Brackeen is not alone in positioning the Court this term to deflate the constitutional power of the federal government in favor of the states—this time, the U.S. president and the Congress.
In September 2021, the Biden administration issued guidelines through the Department of Homeland Security that set priorities for deciding which immigrants should be arrested and deported on grounds of “national security, public safety, and border security.” They also gave Immigration and Customs Enforcement agents broad case-by-case discretion to decide whether to make individual arrests. This is the exercise of core law enforcement authority. Article II of the Constitution gives the president the authority to execute the laws passed by Congress, which handed the executive branch broad enforcement discretion under the Immigration and Nationality Act.

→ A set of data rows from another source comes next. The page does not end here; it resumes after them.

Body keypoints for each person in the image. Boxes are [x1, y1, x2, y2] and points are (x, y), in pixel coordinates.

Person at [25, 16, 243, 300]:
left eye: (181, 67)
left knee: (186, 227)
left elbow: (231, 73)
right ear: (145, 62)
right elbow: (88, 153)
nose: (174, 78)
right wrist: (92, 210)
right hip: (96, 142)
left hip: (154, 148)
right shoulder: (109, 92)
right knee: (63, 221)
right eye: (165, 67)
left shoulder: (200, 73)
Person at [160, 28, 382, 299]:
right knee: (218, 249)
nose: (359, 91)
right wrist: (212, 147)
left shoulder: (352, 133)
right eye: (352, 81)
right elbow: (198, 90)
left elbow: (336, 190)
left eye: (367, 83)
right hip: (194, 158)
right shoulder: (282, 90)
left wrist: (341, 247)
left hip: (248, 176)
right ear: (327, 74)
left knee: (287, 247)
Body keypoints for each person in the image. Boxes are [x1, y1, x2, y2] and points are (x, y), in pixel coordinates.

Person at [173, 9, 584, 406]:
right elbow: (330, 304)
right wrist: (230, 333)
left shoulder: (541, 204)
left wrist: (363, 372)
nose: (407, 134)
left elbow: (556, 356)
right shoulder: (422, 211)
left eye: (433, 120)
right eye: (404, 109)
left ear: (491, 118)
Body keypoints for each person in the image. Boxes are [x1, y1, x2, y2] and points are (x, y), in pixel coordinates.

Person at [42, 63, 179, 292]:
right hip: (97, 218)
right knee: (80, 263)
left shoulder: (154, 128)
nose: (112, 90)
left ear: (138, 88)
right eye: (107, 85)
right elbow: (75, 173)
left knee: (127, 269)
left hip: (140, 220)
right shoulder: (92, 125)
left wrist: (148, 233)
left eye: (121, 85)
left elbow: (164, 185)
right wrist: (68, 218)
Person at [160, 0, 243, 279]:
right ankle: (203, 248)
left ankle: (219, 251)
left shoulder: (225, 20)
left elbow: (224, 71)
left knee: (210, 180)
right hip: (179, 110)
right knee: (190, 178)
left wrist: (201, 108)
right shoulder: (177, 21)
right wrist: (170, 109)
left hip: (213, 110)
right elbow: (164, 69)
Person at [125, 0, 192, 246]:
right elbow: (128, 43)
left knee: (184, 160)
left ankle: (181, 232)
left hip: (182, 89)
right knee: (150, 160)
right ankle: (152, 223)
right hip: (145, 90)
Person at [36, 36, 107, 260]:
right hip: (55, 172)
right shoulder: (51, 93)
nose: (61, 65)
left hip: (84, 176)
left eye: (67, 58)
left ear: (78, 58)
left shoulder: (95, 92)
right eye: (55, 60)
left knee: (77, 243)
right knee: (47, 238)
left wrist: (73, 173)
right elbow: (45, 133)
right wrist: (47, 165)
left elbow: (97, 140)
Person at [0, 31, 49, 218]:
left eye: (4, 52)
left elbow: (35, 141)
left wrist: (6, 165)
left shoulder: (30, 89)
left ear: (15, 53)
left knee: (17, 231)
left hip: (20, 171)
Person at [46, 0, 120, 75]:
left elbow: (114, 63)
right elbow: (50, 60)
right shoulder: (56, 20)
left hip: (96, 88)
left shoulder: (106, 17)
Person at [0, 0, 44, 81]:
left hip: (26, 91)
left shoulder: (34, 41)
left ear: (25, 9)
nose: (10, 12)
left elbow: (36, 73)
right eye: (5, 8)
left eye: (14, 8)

Texas and Louisiana filed suit to block the guidelines, which they say allow criminals to roam free within their borders, forcing the states to foot the bill in law-enforcement and other social-services costs. In June, the Court (in another shadow docket ruling) granted an emergency motion blocking the guidelines.
If the states win this one, they’ll basically have the power to usurp presidential discretion on immigration policy by going into court and seeking injunctions upsetting how the executive branch operates. It would also be a huge blow to the president’s power to enforce federal immigration law. The states’ position ignores language in the statute that gives the president this discretion, so it’s another delicate power dance—if the Court intervenes, it would be making itself the boss of the president and Congress when it comes to the president’s core prerogative—one that in 2017 prompted several of the same justices to uphold Donald Trump’s controversial immigrant travel ban even if unconstitutionally discriminatory, on the rationale that the law “exudes deference to the President in every clause.”
Alas, the conservative justices on this Court have already shown their hand. They don’t care about precedent, let alone intellectual integrity. As a result, Americans may be in for a rude awakening.
Indeed, perhaps it’s time to retire the label “conservative” when referring to the majority of this Court. Each term gives further evidence of its decidedly unconstrained unconservatism. And the future of our precious Constitution is in their hands.